Würde mich sehr freuen, wenn mir jemand von Euch Tipps geben kann, evtl. auch mit einem Link zu passenden Geräten.

Vielen Dank im Voraus. :m


----------



## Zander Jonny (2. April 2013)

*AW: Echolot-Laie benötigt dringend Hilfe*

Moin,

mit 200 euro kannst du nicht viel anfangen,wird also eins der billigsten Echolote.Weil der Portabel Kit auch noch dazu kommt,würde ich sagen zum Tiefe messen reicht es, und grobe Struckturen kannst du auch halbwegs deuten,das war es aber auch.


----------



## malstrom (2. April 2013)

*AW: Echolot-Laie benötigt dringend Hilfe*

Hallo sirk,
Kauf dir einen lowrance die aelteren modelle, in schwarz/weiss. mit 200 hz geber.
Aber weiss nicht ob es die fuer 200 gibt. sind aber die preiswertesten von lowrance und gutes preis leistungs verhaltnis.
Du brauchst den warscheinlich doch nur zur tiefen bestimmung.


----------



## pxrxx12 (2. April 2013)

*AW: Echolot-Laie benötigt dringend Hilfe*

Hallo, um nicht doppelt kaufen zu müssen, würde ich mir folgendes überlegen:
1. Strukturerkennung,Untergrund und Fischerfassung sind unverzichtbar, deshalb kein SW sondern ein Farbecholot.
2. Die Stärke des Echos (wird meist in Watt RMS, oder Watt peak to peak) angegeben entscheidet darüber, wie viele Details Du auf dem Bildschirm angezeigt bekommst.
3. Wenn schon ein Gerät angeschafft wird, sollte man ein Kombigerät mit Plotter( Navigation) nehmen, das ist auch auf Binnenseen zum Auffinden der Hotspotts (dazu reicht die Basiskarte) zu empfehlen.

Für 200 Euro ist das natürlich nicht zu machen, der gute Hunderter, den ein solches Gerät mehr kostet, ist aber ein Investion die sich auszahlt.

Mein Vorschlag : Garmin Kombigerät 421 s komplett mit Echolotgeber 320 Euro.
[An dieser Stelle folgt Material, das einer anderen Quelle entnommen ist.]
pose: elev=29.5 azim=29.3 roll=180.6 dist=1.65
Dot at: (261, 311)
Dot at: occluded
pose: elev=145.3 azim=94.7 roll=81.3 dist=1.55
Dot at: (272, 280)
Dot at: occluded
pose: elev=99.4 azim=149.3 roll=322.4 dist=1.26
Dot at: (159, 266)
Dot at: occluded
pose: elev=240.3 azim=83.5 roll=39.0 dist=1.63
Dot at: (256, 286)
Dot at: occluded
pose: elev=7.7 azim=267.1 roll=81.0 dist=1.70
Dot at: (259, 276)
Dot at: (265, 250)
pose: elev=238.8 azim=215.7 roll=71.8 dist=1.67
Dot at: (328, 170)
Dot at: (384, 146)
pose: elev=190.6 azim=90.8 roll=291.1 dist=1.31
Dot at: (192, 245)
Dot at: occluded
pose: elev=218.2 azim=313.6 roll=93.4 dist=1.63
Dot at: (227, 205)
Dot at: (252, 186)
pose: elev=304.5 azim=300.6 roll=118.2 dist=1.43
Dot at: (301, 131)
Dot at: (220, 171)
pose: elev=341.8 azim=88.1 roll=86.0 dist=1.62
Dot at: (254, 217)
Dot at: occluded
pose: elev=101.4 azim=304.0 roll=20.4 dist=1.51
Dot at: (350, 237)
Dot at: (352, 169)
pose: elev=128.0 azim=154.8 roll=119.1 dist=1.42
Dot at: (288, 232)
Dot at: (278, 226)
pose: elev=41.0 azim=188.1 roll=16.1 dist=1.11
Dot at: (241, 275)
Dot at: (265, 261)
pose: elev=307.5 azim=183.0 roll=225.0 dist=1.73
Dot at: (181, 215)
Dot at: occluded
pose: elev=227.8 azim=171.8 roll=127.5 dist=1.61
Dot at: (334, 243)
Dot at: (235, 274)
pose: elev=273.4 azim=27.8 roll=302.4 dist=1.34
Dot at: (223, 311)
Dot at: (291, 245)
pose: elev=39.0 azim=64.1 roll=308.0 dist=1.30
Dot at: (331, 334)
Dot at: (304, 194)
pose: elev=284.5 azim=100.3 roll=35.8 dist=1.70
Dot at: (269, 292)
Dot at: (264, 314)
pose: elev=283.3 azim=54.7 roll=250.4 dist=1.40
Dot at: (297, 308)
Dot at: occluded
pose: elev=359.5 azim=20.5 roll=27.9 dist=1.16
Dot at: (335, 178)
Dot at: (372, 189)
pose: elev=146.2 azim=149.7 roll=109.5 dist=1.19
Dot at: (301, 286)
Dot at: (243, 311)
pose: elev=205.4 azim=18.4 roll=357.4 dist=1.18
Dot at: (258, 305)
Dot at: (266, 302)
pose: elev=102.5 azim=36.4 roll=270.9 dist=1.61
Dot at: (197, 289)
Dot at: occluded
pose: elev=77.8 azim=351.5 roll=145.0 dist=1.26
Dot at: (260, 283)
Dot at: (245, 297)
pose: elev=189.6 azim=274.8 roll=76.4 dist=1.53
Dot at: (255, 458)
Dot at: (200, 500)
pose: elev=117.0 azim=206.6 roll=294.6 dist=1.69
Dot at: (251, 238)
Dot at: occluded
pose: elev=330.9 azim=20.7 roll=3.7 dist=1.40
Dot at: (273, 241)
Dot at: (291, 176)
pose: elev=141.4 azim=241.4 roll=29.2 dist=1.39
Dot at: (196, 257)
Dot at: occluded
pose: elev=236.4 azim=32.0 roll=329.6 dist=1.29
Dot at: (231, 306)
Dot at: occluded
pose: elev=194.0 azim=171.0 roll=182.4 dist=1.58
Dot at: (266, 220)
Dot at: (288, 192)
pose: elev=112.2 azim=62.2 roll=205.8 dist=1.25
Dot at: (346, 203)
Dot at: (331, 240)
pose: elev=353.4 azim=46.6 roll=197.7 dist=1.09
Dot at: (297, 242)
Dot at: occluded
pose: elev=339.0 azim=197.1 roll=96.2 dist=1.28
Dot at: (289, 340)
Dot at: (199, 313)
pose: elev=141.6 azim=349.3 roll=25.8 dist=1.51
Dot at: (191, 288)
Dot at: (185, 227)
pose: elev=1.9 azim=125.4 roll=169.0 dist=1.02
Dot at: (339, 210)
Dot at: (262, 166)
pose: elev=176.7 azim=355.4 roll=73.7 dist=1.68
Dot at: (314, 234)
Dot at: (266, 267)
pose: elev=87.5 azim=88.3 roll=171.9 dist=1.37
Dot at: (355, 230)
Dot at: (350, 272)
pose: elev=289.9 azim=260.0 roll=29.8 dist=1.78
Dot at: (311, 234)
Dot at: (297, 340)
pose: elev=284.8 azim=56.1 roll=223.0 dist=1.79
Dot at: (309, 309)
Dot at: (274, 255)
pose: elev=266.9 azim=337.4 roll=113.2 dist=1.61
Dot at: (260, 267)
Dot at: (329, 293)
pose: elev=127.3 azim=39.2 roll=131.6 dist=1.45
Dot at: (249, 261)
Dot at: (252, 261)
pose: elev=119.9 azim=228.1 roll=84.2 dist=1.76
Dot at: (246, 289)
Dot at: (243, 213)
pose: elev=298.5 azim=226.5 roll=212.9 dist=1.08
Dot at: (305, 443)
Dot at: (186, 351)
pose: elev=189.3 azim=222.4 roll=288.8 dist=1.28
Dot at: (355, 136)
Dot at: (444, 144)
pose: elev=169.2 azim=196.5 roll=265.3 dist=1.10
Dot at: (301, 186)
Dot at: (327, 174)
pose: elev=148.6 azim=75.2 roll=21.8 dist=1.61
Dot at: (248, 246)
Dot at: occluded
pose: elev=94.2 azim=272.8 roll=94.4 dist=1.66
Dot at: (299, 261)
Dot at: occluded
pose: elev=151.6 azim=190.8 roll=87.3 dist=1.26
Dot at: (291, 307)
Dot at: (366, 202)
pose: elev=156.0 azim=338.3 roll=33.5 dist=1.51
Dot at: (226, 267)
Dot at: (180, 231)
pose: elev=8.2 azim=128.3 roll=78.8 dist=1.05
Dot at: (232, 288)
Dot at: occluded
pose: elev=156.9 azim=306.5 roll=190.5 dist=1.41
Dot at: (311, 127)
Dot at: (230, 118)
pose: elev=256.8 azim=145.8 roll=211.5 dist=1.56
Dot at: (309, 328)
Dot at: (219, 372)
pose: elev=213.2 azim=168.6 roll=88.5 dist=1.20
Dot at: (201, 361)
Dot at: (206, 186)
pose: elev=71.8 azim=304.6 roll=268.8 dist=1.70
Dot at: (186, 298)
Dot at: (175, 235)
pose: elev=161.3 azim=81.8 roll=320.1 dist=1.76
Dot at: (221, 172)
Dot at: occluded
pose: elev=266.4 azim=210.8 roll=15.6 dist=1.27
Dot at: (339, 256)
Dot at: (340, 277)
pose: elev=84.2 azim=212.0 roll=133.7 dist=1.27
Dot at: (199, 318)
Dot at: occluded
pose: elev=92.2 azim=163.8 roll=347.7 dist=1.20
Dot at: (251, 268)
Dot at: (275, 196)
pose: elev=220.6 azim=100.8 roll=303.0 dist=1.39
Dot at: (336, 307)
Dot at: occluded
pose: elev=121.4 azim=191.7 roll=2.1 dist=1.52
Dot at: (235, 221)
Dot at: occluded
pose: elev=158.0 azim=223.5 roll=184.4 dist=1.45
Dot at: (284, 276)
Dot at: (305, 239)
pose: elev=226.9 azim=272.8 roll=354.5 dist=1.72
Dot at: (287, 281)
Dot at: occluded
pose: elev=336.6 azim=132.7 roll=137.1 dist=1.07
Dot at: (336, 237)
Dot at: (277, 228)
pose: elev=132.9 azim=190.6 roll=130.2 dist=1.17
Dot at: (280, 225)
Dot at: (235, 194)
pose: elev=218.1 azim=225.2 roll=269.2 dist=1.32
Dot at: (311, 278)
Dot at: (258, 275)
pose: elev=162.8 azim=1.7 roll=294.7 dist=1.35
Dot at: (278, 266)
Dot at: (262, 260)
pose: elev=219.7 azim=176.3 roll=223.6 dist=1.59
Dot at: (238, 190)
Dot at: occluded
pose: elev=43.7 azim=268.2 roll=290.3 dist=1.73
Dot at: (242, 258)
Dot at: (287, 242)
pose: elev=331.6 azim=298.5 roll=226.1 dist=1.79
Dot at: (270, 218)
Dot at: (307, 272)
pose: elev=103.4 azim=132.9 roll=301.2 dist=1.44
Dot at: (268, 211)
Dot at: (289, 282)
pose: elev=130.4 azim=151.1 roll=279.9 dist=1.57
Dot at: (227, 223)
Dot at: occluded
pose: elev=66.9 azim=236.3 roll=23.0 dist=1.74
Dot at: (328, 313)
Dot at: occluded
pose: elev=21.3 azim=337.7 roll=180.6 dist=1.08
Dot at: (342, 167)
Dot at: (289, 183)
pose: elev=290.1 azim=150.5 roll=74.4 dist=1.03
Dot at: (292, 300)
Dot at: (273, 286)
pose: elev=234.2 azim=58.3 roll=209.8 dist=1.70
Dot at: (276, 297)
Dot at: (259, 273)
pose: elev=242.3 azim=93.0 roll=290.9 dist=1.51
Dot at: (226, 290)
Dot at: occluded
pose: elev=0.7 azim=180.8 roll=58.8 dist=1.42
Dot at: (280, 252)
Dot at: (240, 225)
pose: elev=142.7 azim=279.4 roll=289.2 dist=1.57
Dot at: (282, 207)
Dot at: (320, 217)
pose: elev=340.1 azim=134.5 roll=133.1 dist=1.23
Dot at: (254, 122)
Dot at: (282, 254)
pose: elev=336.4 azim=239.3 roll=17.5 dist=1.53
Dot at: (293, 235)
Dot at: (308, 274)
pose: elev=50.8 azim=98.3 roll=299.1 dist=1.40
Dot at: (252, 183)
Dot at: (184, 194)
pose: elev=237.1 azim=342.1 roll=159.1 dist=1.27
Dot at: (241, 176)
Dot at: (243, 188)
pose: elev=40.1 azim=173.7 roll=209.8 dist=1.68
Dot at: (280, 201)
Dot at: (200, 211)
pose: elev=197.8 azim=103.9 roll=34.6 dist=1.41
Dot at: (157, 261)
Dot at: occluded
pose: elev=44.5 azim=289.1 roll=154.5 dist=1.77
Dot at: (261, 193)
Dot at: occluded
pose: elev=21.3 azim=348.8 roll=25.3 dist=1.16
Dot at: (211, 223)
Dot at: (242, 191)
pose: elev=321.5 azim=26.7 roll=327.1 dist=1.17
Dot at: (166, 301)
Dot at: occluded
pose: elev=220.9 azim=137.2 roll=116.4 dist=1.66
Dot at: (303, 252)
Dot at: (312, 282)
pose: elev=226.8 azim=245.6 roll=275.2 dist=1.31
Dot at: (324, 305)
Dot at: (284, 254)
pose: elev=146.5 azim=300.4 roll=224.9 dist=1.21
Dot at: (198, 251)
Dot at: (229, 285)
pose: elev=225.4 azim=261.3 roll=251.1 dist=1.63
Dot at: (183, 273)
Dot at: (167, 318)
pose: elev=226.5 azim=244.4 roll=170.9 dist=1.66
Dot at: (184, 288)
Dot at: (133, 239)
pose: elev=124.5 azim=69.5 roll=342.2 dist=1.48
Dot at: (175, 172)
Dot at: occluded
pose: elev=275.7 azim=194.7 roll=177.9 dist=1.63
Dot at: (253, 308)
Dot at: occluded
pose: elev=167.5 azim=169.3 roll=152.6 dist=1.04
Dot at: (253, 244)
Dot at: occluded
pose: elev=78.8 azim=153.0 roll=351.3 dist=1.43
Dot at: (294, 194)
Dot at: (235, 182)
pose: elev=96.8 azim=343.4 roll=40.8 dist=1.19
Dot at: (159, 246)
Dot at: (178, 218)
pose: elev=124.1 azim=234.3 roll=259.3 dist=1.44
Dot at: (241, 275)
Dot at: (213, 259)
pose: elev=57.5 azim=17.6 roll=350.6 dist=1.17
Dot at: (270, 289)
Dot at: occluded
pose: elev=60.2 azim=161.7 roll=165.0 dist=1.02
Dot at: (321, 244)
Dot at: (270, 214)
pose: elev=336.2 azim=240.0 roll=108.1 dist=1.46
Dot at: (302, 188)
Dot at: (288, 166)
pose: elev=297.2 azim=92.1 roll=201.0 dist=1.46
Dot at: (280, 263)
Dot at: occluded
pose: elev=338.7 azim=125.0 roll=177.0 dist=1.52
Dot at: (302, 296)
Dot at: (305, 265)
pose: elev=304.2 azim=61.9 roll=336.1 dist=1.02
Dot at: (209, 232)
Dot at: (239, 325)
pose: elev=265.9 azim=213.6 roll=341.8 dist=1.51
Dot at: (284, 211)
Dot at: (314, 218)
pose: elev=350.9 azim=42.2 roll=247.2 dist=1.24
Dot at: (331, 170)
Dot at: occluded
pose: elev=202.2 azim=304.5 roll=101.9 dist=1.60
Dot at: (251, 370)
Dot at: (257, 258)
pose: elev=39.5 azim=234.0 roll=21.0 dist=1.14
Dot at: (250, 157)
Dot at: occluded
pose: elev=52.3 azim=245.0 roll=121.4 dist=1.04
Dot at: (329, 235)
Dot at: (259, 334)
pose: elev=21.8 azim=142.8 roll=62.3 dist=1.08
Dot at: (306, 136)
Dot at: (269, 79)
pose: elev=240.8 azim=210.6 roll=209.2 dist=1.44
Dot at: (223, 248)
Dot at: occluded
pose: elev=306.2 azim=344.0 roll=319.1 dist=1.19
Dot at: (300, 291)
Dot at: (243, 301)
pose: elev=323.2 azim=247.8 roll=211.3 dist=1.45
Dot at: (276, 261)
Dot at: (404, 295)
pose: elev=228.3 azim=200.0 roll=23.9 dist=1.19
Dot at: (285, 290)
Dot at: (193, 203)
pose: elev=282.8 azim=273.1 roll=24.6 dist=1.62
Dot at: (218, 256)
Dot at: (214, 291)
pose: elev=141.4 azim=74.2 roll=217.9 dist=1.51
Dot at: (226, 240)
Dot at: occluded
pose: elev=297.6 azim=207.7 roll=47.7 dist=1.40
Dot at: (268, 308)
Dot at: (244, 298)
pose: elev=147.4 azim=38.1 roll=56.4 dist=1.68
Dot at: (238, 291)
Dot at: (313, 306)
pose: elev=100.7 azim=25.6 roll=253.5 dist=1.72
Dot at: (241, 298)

Sehr leistungsfähiges Echolot (500 Watt RMS, Doppelfrequenzgeber 50/200Hz) mit 1 A Signaltrennung (ich bin das technisch gleiche Modell 521s (etwas größerer Bildschirm) lange gefahren auf den irischen Binnenseen und in Norwegen und war mehr als zufrieden. Die GPS Navigation (Plotter) mit dem Gerät ist erstklassig , dafür ist Garmin bekannt. Einziger Kompromiss den man in dieser Preisklasse machen muss, ist der kleinere 4 Zoll Bildschirm. Aber damit kann man leben.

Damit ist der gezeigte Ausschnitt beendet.